Abe heads south, bloodied but unbowed

Following in the wake of last month’s APEC summit in Hanoi, Asian leaders are gathering in Manila for the second annual East Asian Summit.

Prime Minister Abe has departed, but he leaves behind a sticky political situation at home. He is facing declining popularity (his cabinet is polling below fifty percent for the first time since assuming office), his landmark education bill has yet to pass the Diet, the economy is showing mixed signals, and his governing LDP has been divided over the readmission of the “postal rebels” (LDP members booted from the party for resisting Koizumi’s postal reform), the nuclear weapons issue, and now the question of how Japan should fund road construction and maintenance. These concerns (ought to) raise questions about Abe’s ability to manage his party and his cabinet. Mr.
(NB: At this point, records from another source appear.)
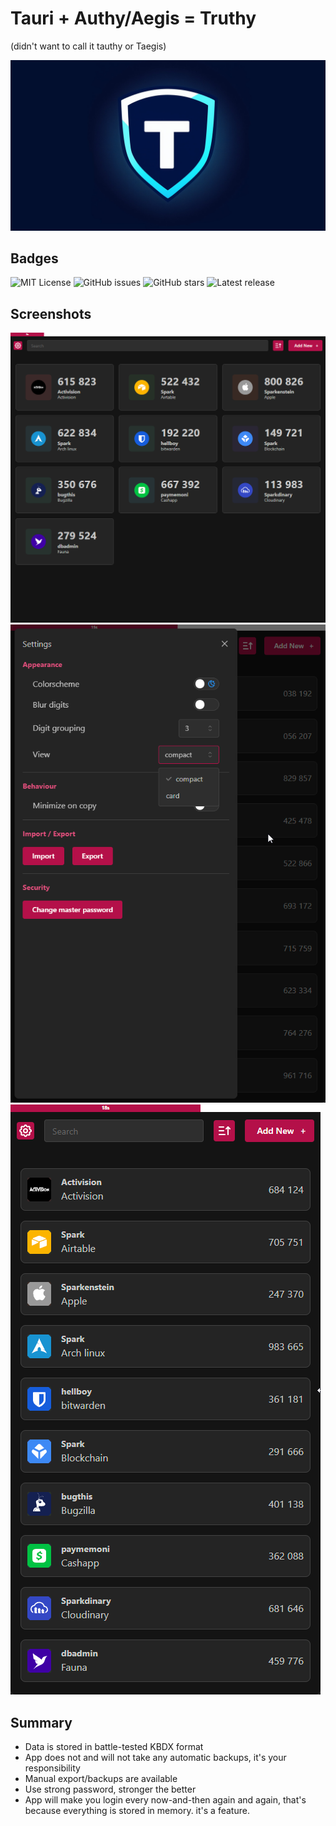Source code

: # Tauri + Authy/Aegis = Truthy

(didn't want to call it tauthy or Taegis)

![Logo](assets/banner.jpg)

## Badges

![MIT License](https://img.shields.io/github/license/fosslife/truthy.svg)
![GitHub issues](https://badgen.net/github/issues/fosslife/truthy) ![GitHub stars](https://badgen.net/github/stars/fosslife/truthy)
![Latest release](https://badgen.net/github/release/fosslife/truthy)

## Screenshots

![ss1](assets/ss1.png)
![ss2](assets/ss2.png)
![ss3](assets/ss3.png)

## Summary

- Data is stored in battle-tested KBDX format
- App does not and will not take any automatic backups, it's your responsibility
- Manual export/backups are available
- Use strong password, stronger the better
- App will make you login every now-and-then again and again, that's because everything is stored in memory. it's a feature.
Abe has shown himself to be surprisingly timid in governing, despite presenting himself as Koizumi Junichiro’s natural, reformist successor in advance of the LDP’s leadership elections.
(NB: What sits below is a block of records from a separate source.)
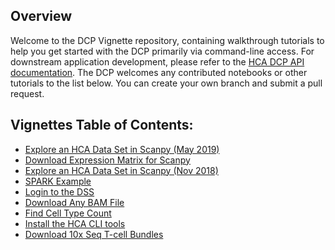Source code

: ## Overview

Welcome to the DCP Vignette repository, containing walkthrough tutorials to help you get started with the DCP primarily via command-line access. For downstream application development, please refer to the [HCA DCP API documentation](https://prod.data.humancellatlas.org/apis).
The DCP welcomes any contributed notebooks or other tutorials to the list below. You can create your own branch and submit a pull request. 

## Vignettes Table of Contents:

* [Explore an HCA Data Set in Scanpy (May 2019)](Explore%an%HCA%Data%Set%in%Scanpy%(May%2019)/README.md)
* [Download Expression Matrix for Scanpy](Download%Expression%Matrix%for%Scanpy/README.md)
* [Explore an HCA Data Set in Scanpy (Nov 2018)](Explore%an%HCA%Data%Set%in%Scanpy%(Nov%2018)/README.md)
* [SPARK Example](SPARK%Example/README.md)
* [Login to the DSS](Login%to%the%DSS/README.md)
* [Download Any BAM File](Download%Any%BAM%File/README.md)
* [Find Cell Type Count](Find%Cell%Type%Count/README.md)
* [Install the HCA CLI tools](Install%the%HCA%CLI%tools/README.md)
* [Download 10x Seq T-cell Bundles](Download%10x%Seq%T-cell%Bundles/README.md)

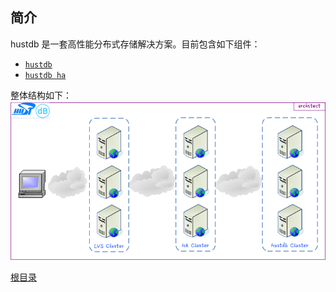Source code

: 简介
--

hustdb 是一套高性能分布式存储解决方案。目前包含如下组件：

* [`hustdb`](hustdb.md)
* [`hustdb ha`](ha.md)

整体结构如下：
![architect](architect.png)

[根目录](../index.md)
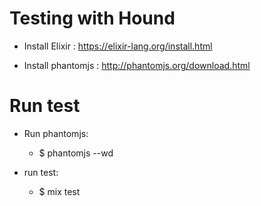 # Testing with Hound 

- Install Elixir : https://elixir-lang.org/install.html

- Install phantomjs : http://phantomjs.org/download.html

# Run test

- Run phantomjs:
  - $ phantomjs --wd

- run test:
  - $ mix test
That’s not to say that Abe’s cabinet is doomed to be short lived, or that the LDP is sure to be soundly defeated in next summer’s Upper House election. But it does mean that Mr. Abe has a lot of work to do if he’s going to govern for the maximum five years. Given the difficulties that have dogged him in the special Diet session winding down this month, expect the regular session that begins in January to be especially crowded.